この映画を見直して、連日の暑さで枯渇していた内面に火がついた。はじめて恋をしたようだった。私が長年心に秘めてきたのは、こういう思いだったのか。

「第七天国」は、アカデミー賞最初の最優秀作品賞。ジャネット・ゲイナーはこの作品で主演女優賞を受けている。

1928年のベストテン。

「愛国者」
「ソレルとその子」
「最後の命令」
「四人の息子」
「街の天使」
「サーカス」
「サンライズ」
「群衆」
「キング・オブ・キング」
「港の女」

私の見た映画は、「サーカス」、「群衆」、「港の女」だけ。
私はとても映画研究家にはなれない。

「サーカス」は日本では未公開だったが、戦後、パリの「オデオン」で見た。日本では見られなかったチャプリンの活動写真をパリで見た。観客は、子どもたちが多かったが、日本人は私ひとりだったのではないだろうか。これも忘れられない。この映画を見て、コメディを見る無上のよろこびといったものを知った。

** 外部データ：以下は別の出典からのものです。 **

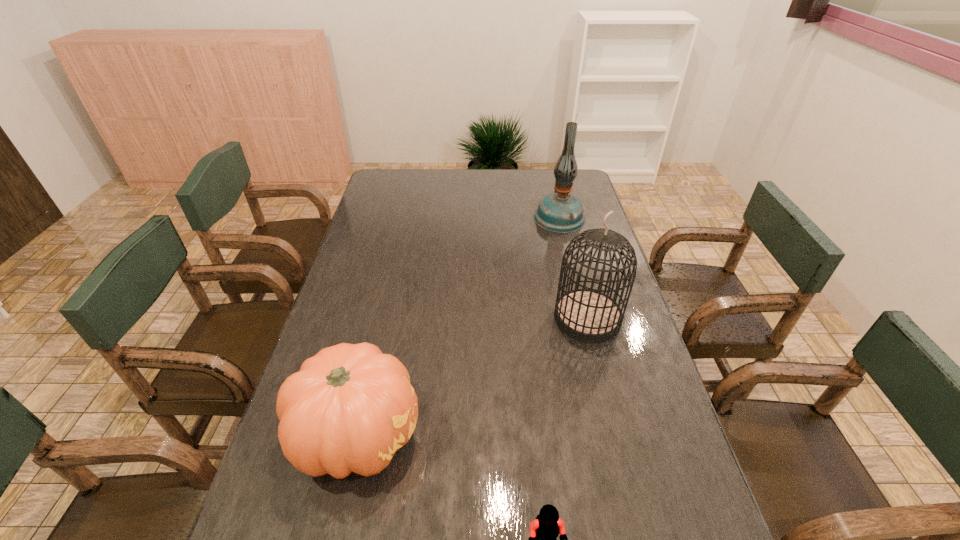
At what (x,y) coordinates should I click in order to perform the action: click on oil lamp. Please return your answer as a coordinate pair (x, y). The image size is (960, 540). Looking at the image, I should click on (560, 212).

At what (x,y) coordinates should I click in order to perform the action: click on birdcage. Please return your answer as a coordinate pair (x, y). Image resolution: width=960 pixels, height=540 pixels. Looking at the image, I should click on (588, 315).

Find the location of `the third tallest object`. the third tallest object is located at coordinates (350, 407).

The height and width of the screenshot is (540, 960). Find the location of `pumpkin`. pumpkin is located at coordinates (350, 407).

Where is `vacant space situated on the front of the farthest object`? The height and width of the screenshot is (540, 960). vacant space situated on the front of the farthest object is located at coordinates (568, 257).

Locate an element on the screen. Image resolution: width=960 pixels, height=540 pixels. free space located 0.170m on the left of the second farthest object is located at coordinates (496, 318).

The height and width of the screenshot is (540, 960). What are the coordinates of `vacant space located 0.320m on the carved face of the third farthest object` in the screenshot? It's located at (563, 434).

Where is `object that is at the left edge`? This screenshot has height=540, width=960. object that is at the left edge is located at coordinates (350, 407).

Where is `oil lamp at the right edge`? oil lamp at the right edge is located at coordinates point(560,212).

This screenshot has height=540, width=960. What are the coordinates of `birdcage located in the right edge section of the desktop` in the screenshot? It's located at (588, 315).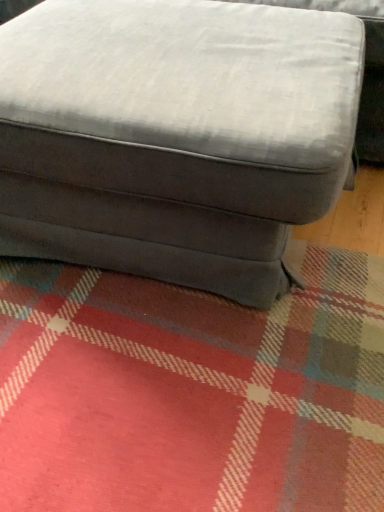
Question: Should I look upward or downward to see gray fabric ottoman at center?

Choices:
 (A) down
 (B) up

Answer: (B)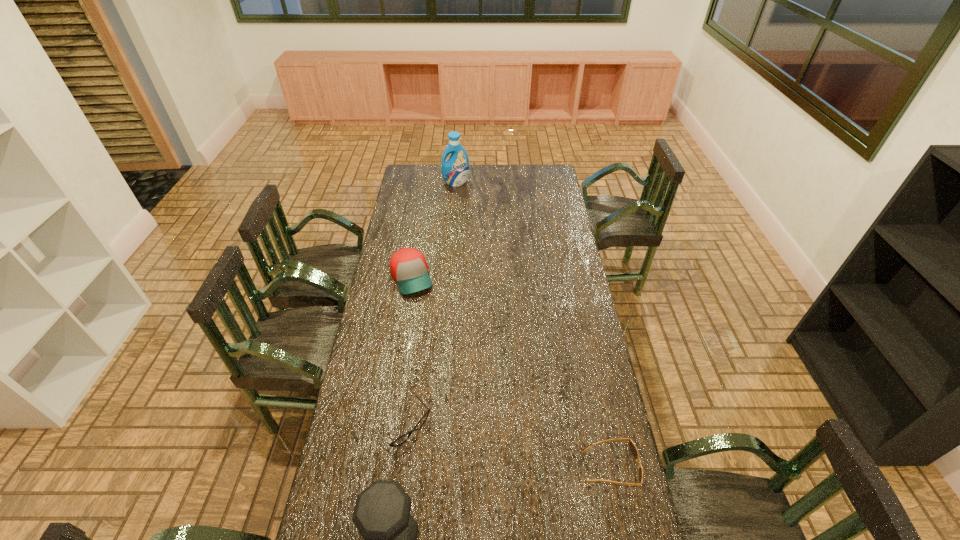
This screenshot has height=540, width=960. In order to click on empty space between the rightmost object and the third shortest object in this screenshot , I will do `click(511, 373)`.

The height and width of the screenshot is (540, 960). Find the location of `free space that is in between the rightmost object and the fourth tallest object`. free space that is in between the rightmost object and the fourth tallest object is located at coordinates (507, 447).

Locate an element on the screen. object that can be found as the third closest to the second shortest object is located at coordinates (408, 266).

Identify which object is the closest to the fourth shortest object. Please provide its 2D coordinates. Your answer should be formatted as a tuple, i.e. [(x, y)], where the tuple contains the x and y coordinates of a point satisfying the conditions above.

[(403, 438)]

私が生涯の大半をかけてもとめつづけてきて、最近になってやっと手に入れたものを、チャプリンは、とっくの昔に手にいれていたような気がする。

それをなんと表現していいのか。ミューズとの邂逅といおうか。   (つづく)

1240

2011年である。

気のきいたことの一つもいいたいのだが、何もうかばない。

ルネサンスに生きた、ポッジオ(1380~1459年)の話を思い出した。
ローマにさる有名人がいた、という。
ある日、何を思ったか、葦でかこまれた壁の上によじ登った。(湿地帯で、あたりに葦がいっぱい生えていたらしい。)
その葦にむかって、彼は演説をはじめた。市政を論じはじめたのである。むろん、人間相手ではないから、日頃、胸懐に秘めた不幸、不満、はては、天人ともに許さぬ者どもに対する激烈なフィリピクスもふくまれたことだろう。

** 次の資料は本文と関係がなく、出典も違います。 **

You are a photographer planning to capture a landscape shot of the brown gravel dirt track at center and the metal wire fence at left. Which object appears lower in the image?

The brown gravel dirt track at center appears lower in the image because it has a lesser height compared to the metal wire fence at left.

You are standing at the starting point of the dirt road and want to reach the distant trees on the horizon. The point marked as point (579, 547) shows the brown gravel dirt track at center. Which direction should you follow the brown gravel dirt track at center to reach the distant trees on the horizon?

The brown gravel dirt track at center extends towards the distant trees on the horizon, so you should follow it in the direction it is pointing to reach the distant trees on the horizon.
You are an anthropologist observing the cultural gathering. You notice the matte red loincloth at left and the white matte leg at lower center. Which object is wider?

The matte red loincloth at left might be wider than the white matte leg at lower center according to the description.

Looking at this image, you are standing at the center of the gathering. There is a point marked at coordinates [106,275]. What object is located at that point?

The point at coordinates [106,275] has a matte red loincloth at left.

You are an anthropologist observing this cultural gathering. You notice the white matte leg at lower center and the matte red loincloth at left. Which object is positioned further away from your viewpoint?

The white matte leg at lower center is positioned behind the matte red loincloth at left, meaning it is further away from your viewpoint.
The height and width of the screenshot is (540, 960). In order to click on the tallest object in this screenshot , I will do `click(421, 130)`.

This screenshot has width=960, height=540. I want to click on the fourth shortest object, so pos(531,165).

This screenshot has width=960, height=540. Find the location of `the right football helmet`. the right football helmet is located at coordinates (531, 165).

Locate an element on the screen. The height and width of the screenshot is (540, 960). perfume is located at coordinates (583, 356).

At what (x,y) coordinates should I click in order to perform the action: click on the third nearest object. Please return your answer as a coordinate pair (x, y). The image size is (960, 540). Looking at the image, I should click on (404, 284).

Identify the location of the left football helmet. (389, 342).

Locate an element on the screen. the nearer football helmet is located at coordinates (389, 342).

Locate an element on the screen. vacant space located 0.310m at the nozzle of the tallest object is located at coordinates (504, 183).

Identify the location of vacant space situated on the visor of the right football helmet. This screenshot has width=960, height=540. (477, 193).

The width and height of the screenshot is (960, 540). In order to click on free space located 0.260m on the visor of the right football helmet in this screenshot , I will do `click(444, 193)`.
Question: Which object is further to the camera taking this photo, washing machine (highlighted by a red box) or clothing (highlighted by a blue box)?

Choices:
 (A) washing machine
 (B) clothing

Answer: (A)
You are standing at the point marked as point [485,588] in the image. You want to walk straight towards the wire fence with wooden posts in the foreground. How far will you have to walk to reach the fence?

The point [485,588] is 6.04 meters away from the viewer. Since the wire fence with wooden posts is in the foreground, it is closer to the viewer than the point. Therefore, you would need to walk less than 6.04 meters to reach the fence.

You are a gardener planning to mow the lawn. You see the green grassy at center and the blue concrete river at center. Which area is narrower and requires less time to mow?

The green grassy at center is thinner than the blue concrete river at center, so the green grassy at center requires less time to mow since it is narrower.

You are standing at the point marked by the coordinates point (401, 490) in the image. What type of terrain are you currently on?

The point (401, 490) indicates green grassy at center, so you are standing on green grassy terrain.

熱弁をふるっていたとき、一陣の風が吹きわたり葦の葉をそよがせた。
それを見た雄辯家は、自分の話に賛成して頭をたれた人々と見立てて、
「ローマ人諸君、そんな敬礼にはおよびませぬ。私は、みなさんの中でも、もっとも卑小なる一人に過ぎません」
と呼びかけた。
このことばは、このときからローマの格言になったという。

これだけの話。
この男は、民衆にへりくだって見せたのか。それとも、謙虚な人物だったのか。あるいは、世間にむかって声をあげることのできない臆病者だったのか。ひょっとすると、おのれの夢想に生きたロマンティスト。いや、ナルシストだったのか。
ポッジオは、この短いエピソードを、どうして自分のエッセイに書きとめたのか。

2011年、新年を迎えて、私はぼんやりとこのローマ人のことを思い、このホームページに書きとどめて、春風駘蕩たる気分を味わっている。

みなさんのご多幸を祈りつつ。

1239

2010年が終わろうとしている。
例年のことながら、私の身辺にもさまざまなことがあった。
そうした哀歓に私はおろおろしながら向きあってきた。ただ、黙って対処してきただけのことであった。
おかしなもので、わるいことがふりかかってくると、それを上回るようないいことがやってくる。人間万事、塞翁が馬。そう心得て生きるしかない。

かつて私は書いた。

「青春というものは、ある意味では、ながい模索の時期でもある。たとえば、自分の周囲をおしつつむすべてのものを理解しようと努め、それができないときに不安におそわれ、なかなか前に進めない状態。
 私自身にしても、自分の過去をふりかえってみると、未決定の将来に対して、ある野望をもち、しかも、その実現をはばまれているといった時期に、何度遭遇したことだろう。
 また、たとえば愛。
 自分の過去をふりかえるとき、その追憶の入口に大きく立ちふさがって動かない女たち。
 私の青春のはじめに、この現実の意味を痛切に思い知らされた女たちについての、くるしい模索があった。」

これは、私がやっていた演劇グループの公演のパンフレットに書いた文章の一節。
半世紀後の私自身が、おなじ思いで生きていることに気がつく。滑稽というか、哀れというか。

2010年は、私にとって「くるしい模索」のつづいた不幸な年だったが、あらためておのれに許された幸福に感謝したい年でもあった。

2011年が、どういう年になるかわからない。ただ、自分にできることを少しずつ実現してゆく。眦を決して、というのではなく、ただ自然に生きてゆく。

このブログを読んでくださっているみなさんに心からの挨拶を送る。

1238

歳末、思いがけないことから阿佐ヶ谷の、さる病院に緊急入院した。

最近の私は、幸運と不運が折り重なってやってくるらしい。
12月11日、私はほんとうに幸福だった。この数年、私は「現代文学を語る」という連続講座をつづけているのだが、この日は「戦後の映画批評について」語った。
たまたま、映画批評家、荻 昌弘の仕事を論じることになったのだが、令嬢の荻 由美さんが、わざわざ軽井沢から聞きにきてくれた。おなじ軽井沢在住の作家、山口 路子さんが知らせてくださったという。ありがたいことであった。おふたりに心から感謝している。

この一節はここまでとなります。